▶ DATA SHOWN:
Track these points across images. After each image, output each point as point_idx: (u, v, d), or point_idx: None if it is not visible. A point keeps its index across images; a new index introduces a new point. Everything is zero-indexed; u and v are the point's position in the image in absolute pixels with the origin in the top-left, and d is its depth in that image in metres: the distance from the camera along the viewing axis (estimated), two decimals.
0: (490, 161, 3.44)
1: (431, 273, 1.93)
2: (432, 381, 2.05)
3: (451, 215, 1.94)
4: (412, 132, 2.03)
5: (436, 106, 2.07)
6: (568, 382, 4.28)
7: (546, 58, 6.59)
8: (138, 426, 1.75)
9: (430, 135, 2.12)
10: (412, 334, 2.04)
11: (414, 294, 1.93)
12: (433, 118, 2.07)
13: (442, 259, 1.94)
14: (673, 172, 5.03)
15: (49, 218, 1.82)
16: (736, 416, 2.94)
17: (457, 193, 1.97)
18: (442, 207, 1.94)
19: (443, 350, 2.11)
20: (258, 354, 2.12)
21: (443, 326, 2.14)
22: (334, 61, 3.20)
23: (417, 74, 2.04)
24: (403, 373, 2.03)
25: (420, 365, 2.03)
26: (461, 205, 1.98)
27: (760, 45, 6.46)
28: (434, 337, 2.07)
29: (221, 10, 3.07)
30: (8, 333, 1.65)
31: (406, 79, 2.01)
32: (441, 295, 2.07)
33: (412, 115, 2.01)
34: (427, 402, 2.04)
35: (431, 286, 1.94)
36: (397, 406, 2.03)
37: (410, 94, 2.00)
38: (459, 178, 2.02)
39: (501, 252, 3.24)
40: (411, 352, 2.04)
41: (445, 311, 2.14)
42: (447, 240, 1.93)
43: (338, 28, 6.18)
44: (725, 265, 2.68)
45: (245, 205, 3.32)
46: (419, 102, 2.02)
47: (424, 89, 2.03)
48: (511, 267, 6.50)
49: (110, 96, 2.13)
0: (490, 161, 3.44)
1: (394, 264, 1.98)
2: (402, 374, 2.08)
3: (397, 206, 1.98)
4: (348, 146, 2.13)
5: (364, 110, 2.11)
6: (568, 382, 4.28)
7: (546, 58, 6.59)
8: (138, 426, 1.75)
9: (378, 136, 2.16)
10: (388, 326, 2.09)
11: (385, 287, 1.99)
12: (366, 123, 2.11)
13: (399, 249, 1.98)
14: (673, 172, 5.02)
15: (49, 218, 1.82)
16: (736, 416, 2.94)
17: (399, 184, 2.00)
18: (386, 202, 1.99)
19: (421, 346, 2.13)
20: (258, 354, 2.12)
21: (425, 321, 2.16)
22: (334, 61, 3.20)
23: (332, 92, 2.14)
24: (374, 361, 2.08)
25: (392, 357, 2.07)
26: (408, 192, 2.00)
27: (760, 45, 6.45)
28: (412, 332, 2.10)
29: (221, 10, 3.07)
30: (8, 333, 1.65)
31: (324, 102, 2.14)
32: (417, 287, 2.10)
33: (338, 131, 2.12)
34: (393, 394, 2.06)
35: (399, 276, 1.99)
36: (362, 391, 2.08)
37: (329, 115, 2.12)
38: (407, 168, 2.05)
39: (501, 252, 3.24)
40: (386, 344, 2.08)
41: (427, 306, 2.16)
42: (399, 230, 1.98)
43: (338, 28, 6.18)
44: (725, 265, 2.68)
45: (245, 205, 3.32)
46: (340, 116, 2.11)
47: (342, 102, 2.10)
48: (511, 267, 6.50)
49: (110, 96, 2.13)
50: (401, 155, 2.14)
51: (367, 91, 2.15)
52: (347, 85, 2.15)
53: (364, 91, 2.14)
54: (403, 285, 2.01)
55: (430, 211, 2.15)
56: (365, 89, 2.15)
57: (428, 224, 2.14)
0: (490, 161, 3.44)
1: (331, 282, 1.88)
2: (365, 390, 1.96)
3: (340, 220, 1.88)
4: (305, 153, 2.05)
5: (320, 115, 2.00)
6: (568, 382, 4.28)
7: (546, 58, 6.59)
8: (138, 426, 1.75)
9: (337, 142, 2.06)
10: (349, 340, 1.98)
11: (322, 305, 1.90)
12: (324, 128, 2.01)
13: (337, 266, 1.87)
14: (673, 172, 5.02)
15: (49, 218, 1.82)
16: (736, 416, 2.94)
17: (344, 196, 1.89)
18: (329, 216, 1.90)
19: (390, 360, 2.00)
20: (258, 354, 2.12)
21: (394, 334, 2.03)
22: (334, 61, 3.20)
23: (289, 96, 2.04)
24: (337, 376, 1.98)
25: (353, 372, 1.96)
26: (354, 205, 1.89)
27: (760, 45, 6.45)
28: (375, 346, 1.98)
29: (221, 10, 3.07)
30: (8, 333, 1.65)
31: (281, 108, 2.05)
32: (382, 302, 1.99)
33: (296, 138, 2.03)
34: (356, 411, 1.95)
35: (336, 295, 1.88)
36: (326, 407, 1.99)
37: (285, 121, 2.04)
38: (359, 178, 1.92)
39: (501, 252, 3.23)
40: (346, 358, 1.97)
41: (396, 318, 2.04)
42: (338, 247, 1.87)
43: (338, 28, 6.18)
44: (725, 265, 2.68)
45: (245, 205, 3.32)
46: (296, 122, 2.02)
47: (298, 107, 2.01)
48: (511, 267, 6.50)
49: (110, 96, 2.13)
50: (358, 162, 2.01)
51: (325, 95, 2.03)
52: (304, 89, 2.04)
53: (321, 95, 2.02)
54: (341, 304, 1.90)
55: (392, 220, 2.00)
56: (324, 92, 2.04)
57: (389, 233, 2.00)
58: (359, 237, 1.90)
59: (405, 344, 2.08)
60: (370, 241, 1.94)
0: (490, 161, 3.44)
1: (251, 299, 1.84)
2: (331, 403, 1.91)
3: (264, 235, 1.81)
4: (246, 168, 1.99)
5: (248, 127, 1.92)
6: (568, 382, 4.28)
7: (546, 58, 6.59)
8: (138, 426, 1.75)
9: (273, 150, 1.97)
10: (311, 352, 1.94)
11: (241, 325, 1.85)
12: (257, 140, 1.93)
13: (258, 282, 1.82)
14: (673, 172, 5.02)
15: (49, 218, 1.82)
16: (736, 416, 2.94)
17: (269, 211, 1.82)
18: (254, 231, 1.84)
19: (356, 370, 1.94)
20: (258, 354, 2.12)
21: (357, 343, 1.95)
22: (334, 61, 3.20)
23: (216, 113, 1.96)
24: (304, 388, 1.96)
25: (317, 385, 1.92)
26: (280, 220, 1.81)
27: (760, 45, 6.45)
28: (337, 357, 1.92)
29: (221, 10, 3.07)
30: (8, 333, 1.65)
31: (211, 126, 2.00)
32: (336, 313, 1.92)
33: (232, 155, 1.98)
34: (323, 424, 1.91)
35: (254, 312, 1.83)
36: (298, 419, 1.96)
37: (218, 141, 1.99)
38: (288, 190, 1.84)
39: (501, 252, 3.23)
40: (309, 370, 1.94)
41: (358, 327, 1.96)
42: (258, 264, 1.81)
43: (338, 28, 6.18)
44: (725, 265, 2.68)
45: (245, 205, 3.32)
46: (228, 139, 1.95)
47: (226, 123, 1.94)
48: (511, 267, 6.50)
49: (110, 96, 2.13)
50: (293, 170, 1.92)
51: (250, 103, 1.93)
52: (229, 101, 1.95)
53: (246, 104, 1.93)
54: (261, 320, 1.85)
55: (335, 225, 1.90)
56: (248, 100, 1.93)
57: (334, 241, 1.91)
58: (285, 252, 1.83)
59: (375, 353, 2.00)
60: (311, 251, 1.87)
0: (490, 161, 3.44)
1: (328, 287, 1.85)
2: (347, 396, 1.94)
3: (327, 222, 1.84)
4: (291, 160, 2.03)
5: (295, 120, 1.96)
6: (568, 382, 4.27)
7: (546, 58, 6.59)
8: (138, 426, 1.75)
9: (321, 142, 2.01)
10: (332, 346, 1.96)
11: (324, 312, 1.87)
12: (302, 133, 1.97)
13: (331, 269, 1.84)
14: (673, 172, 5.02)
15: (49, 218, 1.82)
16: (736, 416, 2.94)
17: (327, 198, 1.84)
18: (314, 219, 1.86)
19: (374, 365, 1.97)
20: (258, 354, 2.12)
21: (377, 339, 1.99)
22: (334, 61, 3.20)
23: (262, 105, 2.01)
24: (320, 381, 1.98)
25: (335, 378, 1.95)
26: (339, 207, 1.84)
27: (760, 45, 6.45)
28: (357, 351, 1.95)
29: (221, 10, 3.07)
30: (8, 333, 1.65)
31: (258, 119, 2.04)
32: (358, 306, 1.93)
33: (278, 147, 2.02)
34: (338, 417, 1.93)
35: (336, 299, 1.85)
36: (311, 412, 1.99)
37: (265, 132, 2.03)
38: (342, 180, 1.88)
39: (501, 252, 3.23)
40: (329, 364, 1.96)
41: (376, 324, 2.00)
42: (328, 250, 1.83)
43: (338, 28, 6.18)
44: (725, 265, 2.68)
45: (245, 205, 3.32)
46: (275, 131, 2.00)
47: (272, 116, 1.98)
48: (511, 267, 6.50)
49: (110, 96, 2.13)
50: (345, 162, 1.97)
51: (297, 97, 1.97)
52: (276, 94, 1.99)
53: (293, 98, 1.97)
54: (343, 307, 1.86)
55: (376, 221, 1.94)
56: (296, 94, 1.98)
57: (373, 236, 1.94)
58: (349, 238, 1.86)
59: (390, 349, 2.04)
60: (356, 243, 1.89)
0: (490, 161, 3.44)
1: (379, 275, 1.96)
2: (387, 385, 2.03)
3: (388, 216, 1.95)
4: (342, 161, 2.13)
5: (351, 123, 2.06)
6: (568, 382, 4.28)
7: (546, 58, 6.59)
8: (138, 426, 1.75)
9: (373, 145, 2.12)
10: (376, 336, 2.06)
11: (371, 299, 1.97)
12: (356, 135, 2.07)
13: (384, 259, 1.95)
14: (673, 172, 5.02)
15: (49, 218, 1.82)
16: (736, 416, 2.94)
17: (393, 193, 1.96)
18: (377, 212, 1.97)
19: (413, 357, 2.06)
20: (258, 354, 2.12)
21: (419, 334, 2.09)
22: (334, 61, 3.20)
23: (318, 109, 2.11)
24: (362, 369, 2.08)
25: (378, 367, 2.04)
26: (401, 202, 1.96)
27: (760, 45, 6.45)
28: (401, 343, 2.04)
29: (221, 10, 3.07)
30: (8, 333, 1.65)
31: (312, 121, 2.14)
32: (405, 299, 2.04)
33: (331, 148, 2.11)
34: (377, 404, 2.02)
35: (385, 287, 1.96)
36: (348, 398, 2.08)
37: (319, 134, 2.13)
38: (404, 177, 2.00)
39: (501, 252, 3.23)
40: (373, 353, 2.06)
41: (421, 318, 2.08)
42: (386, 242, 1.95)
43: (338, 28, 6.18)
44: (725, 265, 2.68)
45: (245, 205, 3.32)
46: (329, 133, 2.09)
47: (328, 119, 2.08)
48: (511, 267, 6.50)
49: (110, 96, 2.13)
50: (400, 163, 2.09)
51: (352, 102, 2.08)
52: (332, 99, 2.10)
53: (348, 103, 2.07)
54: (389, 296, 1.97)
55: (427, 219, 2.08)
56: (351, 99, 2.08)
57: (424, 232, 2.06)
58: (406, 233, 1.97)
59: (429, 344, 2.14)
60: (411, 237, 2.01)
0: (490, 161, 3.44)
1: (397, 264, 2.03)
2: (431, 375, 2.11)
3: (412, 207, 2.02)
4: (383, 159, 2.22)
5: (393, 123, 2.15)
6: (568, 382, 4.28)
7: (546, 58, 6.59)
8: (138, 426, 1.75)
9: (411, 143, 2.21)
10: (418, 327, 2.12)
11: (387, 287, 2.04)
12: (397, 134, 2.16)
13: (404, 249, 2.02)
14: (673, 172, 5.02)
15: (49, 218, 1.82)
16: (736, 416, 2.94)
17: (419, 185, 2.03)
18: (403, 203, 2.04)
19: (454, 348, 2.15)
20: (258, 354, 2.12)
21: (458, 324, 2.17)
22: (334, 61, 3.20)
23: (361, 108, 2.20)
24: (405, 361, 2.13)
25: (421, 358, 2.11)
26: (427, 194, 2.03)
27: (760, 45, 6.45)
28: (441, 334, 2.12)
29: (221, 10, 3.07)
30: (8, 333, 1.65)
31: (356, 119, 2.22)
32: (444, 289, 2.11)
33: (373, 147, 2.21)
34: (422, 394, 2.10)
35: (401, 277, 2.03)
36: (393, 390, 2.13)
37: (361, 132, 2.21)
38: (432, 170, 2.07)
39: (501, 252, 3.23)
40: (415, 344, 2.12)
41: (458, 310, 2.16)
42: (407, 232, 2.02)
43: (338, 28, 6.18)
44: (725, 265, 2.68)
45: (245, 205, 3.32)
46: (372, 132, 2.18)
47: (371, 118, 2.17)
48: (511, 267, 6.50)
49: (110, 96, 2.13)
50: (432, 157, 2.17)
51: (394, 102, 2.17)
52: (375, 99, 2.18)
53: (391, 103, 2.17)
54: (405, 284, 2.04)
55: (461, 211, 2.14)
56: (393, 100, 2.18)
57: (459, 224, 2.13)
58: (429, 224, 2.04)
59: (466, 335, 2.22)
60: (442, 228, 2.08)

▶ EXERCISE DETAILS:
Reproduce the entries exactly, starting at their first line and stopping after the line with "26: (461, 205, 1.98)".

▶ SOLUTION TO THIS EXERCISE:
Track these points across images. After each image, output each point as point_idx: (u, v, d), or point_idx: None if it is not visible. A point keeps its index across images; a new index introduces a new point. Everything is zero-indexed; u and v are the point's position in the image in absolute pixels with the origin in the top-left, and d is its depth in that image in metres: the distance from the camera along the viewing axis (estimated), two decimals.
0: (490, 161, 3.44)
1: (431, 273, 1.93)
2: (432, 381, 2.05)
3: (451, 215, 1.94)
4: (412, 132, 2.03)
5: (436, 106, 2.07)
6: (568, 382, 4.28)
7: (546, 58, 6.59)
8: (138, 426, 1.75)
9: (430, 135, 2.12)
10: (412, 334, 2.04)
11: (414, 294, 1.93)
12: (433, 118, 2.07)
13: (442, 259, 1.94)
14: (673, 172, 5.03)
15: (49, 218, 1.82)
16: (736, 416, 2.94)
17: (457, 193, 1.97)
18: (442, 207, 1.94)
19: (443, 350, 2.11)
20: (258, 354, 2.12)
21: (443, 326, 2.14)
22: (334, 61, 3.20)
23: (417, 74, 2.04)
24: (403, 373, 2.03)
25: (420, 365, 2.03)
26: (461, 205, 1.98)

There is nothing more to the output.